Le système d’emploi indonésien a changé grâce à loi sur la création d’emplois. Cette réglementation rend tous les travailleurs agroalimentaires plus vulnérables car ils sont menacés d’être licenciés à tout moment.
« La chose la plus importante que le gouvernement doit faire est de créer des emplois diversifiés et de qualité. Cela ne signifie pas ce que nous voyons dans l’économie des petits boulots. Si le gouvernement indonésien veut vraiment mener une industrie à grande échelle, des emplois seront créés.
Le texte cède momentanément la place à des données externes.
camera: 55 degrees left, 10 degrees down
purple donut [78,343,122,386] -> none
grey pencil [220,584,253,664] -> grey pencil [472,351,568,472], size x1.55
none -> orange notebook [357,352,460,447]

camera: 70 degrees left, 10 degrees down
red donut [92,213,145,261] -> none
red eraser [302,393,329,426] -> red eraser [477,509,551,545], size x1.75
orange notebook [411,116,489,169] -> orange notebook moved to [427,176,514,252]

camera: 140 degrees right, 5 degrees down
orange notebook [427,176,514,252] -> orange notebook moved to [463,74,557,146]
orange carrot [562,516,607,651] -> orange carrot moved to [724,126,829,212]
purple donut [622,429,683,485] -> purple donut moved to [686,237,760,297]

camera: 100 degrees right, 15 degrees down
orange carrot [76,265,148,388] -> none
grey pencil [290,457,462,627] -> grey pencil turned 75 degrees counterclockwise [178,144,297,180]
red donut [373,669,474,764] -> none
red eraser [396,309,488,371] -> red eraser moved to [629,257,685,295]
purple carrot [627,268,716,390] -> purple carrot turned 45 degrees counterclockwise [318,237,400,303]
Cela pourrait être une opportunité de mener des industries en aval pour des dizaines de produits de base, y compris dans le secteur de l’énergie. La transition énergétique pourrait être un bon point d’entrée pour l’Indonésie pour créer des emplois de qualité. »
« Cependant, l’Indonésie doit modifier ou réviser la loi sur la création d’emplois. Ne continuez pas à industrialiser ou à créer des emplois tout en utilisant cette réglementation. Elle n’a pas été utilisée pour garantir que les travailleurs soient absorbés par l’industrialisation, les secteurs de l’énergie, etc., tout en accédant à des emplois décents. »
« L’engagement du gouvernement à promouvoir la démocratie doit venir après le renforcement de ces trois objectifs. Il sera difficile pour les citoyens de faire des progrès économiques sans fournir de garanties pour la démocratie. Nous espérons que les efforts visant à améliorer l’économie dans le cadre de la croissance et du développement de la démocratie en Indonésie seront couronnés de succès », a affirmé Raharjo.
Plus récemment, le jeudi 31 octobre 2024, la Cour constitutionnelle a accepté de modifier certaines clauses de la loi sur la création d’emplois en réponse à une affaire portée par les syndicats concernant l’indemnisation des différends liés aux licenciements, y compris les indemnités de licenciement. Le salaire minimum national augmentera de 6,5 % en 2025, selon une décision prise par le président Prabowo Subianto le vendredi 29 novembre 2024, et le gouvernement accordera des allégements fiscaux aux industries en guise de relance.